Instagram Reels Has Now Launched Worldwide

At the moment, TikTok’s fate hangs in the balance. US President Donald Trump had previously sought to ban the app outright, but later had a slight change of heart where he gave the app 45 days to seek a buyer from the US to save itself. Last we heard, Microsoft is the forerunner as one of the companies that could acquire them. While we wait to see what happens, in the meantime it seems that Instagram is gearing up to potentially fill that void as they have since announced a TikTok competitor in the form of Reels. Now, Reels was actually launched back in 2019 but it was limited to a handful of countries.

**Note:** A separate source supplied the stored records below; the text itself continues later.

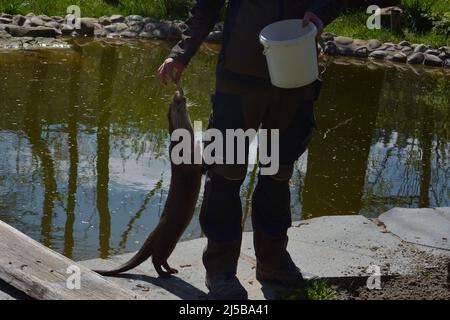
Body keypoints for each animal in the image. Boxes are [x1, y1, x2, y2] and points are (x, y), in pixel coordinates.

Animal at [95, 89, 202, 278]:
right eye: (175, 101)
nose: (179, 91)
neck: (185, 140)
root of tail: (151, 238)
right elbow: (196, 167)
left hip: (169, 244)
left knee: (160, 260)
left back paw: (171, 270)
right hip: (166, 243)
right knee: (156, 260)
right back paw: (165, 273)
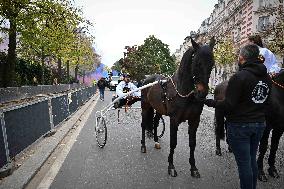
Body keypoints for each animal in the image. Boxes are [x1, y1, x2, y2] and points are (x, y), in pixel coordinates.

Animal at [140, 36, 215, 177]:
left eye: (212, 64)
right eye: (197, 63)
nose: (202, 93)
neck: (185, 93)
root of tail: (146, 80)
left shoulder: (194, 120)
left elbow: (192, 143)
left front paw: (193, 167)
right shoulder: (174, 120)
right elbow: (173, 142)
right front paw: (171, 166)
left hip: (158, 109)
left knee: (155, 122)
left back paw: (156, 141)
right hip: (145, 107)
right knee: (143, 125)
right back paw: (143, 146)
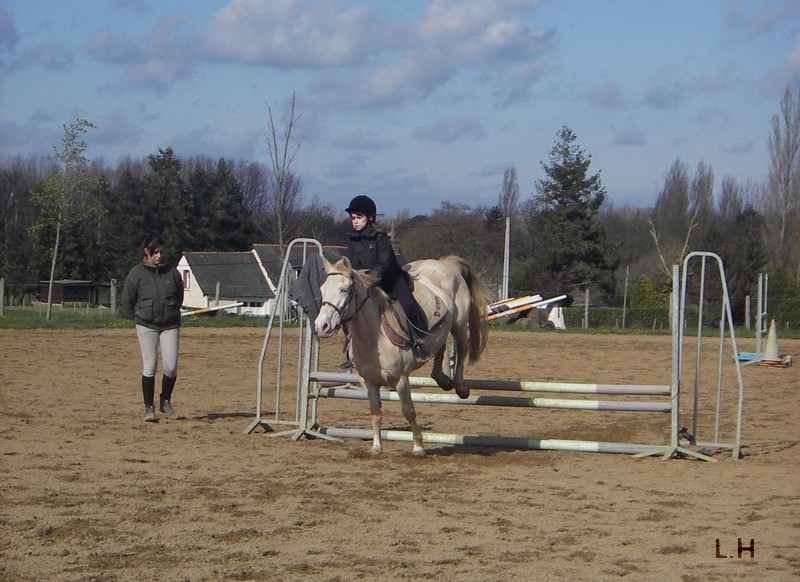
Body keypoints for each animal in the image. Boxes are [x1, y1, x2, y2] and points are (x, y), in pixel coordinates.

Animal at [312, 254, 488, 456]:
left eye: (343, 289)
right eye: (322, 290)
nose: (321, 326)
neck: (373, 339)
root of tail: (445, 264)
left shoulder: (401, 380)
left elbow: (408, 411)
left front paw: (418, 447)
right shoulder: (369, 382)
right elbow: (375, 413)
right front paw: (376, 447)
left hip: (459, 324)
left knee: (462, 349)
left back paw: (461, 387)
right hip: (442, 330)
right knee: (440, 346)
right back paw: (442, 379)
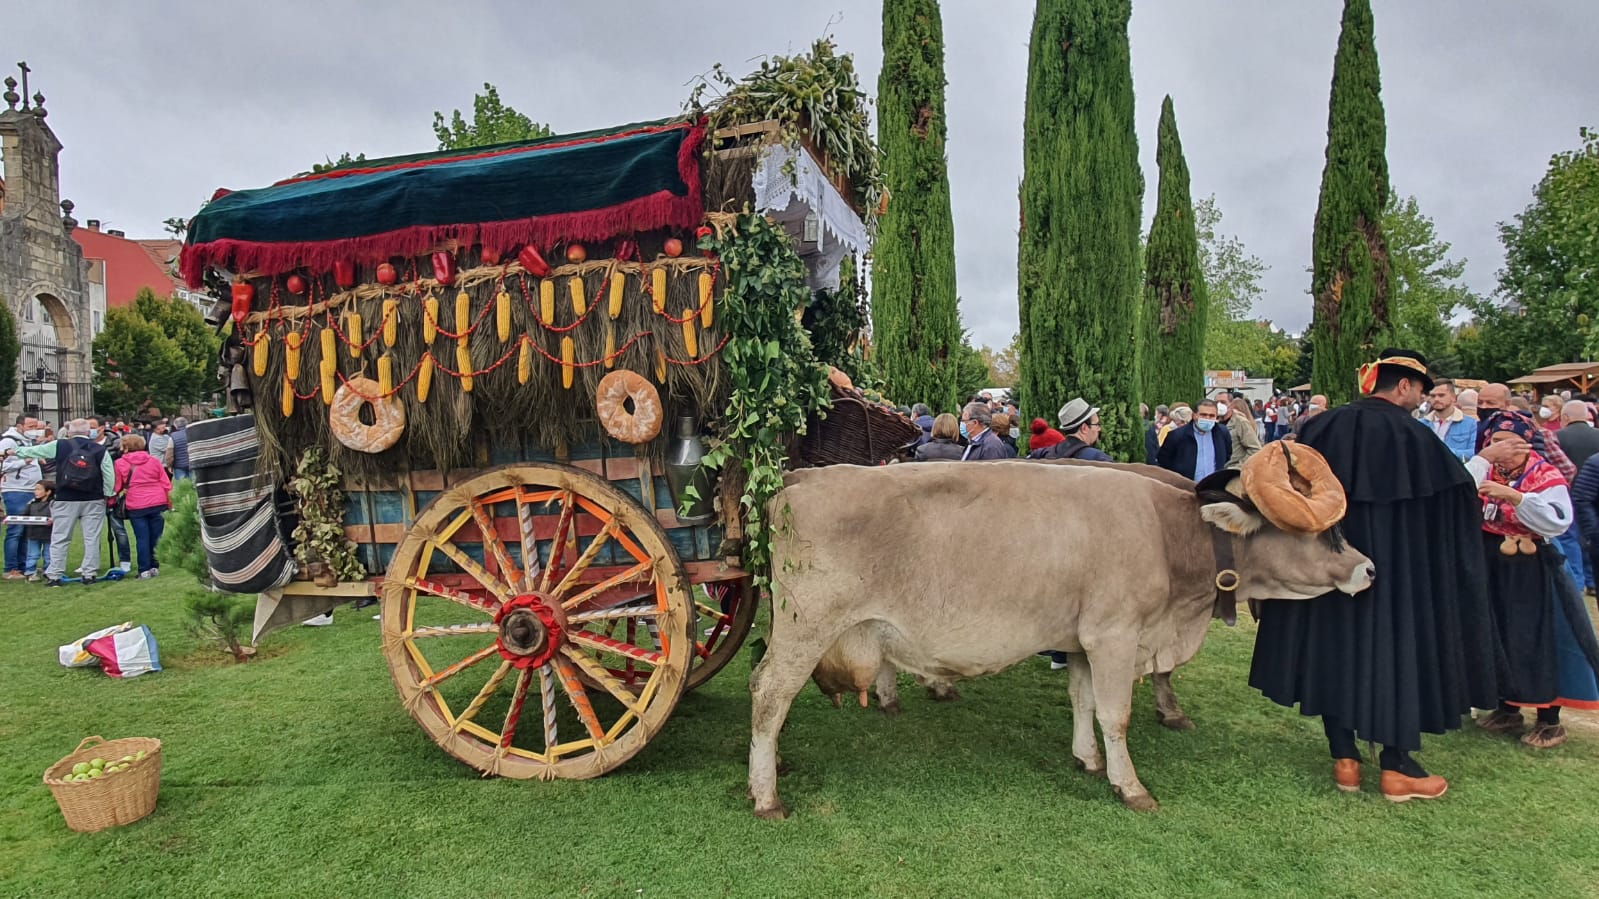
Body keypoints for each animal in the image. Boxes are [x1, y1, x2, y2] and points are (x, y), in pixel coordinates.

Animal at [751, 457, 1375, 815]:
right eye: (1325, 532)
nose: (1369, 569)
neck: (1166, 535)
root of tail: (800, 477)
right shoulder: (1115, 636)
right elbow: (1117, 714)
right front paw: (1130, 787)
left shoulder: (1081, 642)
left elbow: (1083, 701)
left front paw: (1088, 760)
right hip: (806, 629)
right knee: (768, 696)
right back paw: (765, 794)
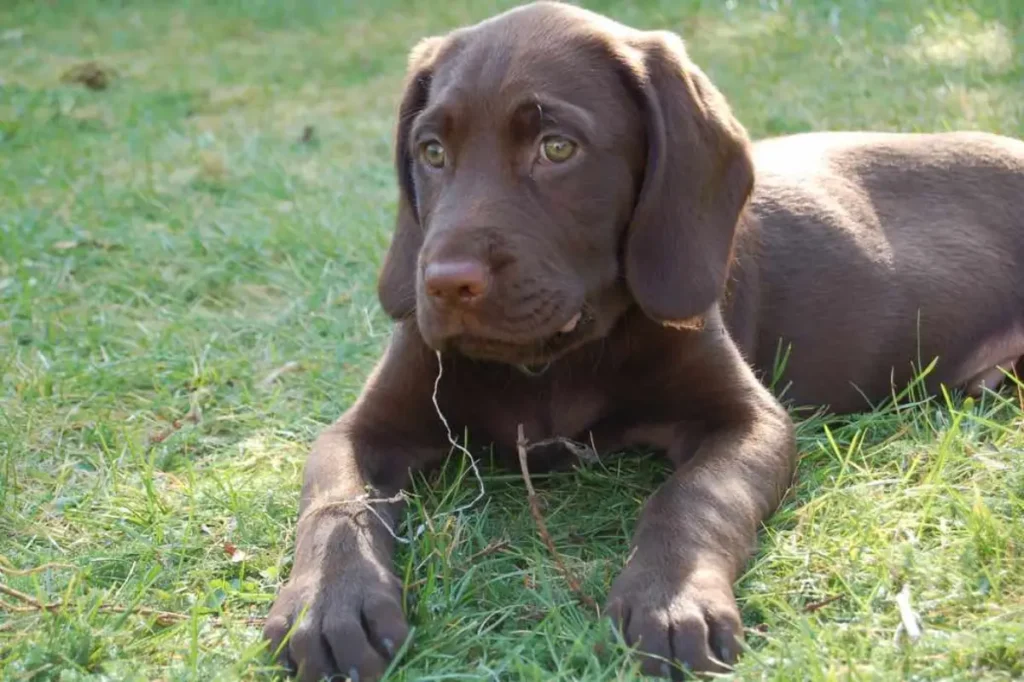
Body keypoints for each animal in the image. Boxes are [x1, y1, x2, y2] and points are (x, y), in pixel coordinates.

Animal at [264, 2, 1024, 675]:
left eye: (557, 148)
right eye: (431, 151)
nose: (445, 284)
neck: (552, 363)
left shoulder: (750, 420)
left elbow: (693, 499)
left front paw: (671, 597)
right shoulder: (364, 427)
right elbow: (335, 504)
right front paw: (330, 604)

However, this announcement has revealed that Reels will now be available worldwide, including in the US.

 

Canon hit by Maze Ransomware attack, 10TB data allegedly stolen

Canon has suffered a ransomware attack that impacts numerous services, including Canon’s email, Microsoft Teams, USA website, and other internal applications. BleepingComputer has been tracking a suspicious outage on Canon’s image.canon cloud photo and video storage service resulting in the loss of data for users of their free 10GB storage feature. The image.canon site suffered an outage on July 30th, 2020, and over six days, the site would show status updates until it went back in service yesterday, August 4th. However, the final status update was strange as it mentions that while data was lost, “there was no leak of image data.”  This led BleepingComputer to believe there was more to the story and that they suffered a cyberattack.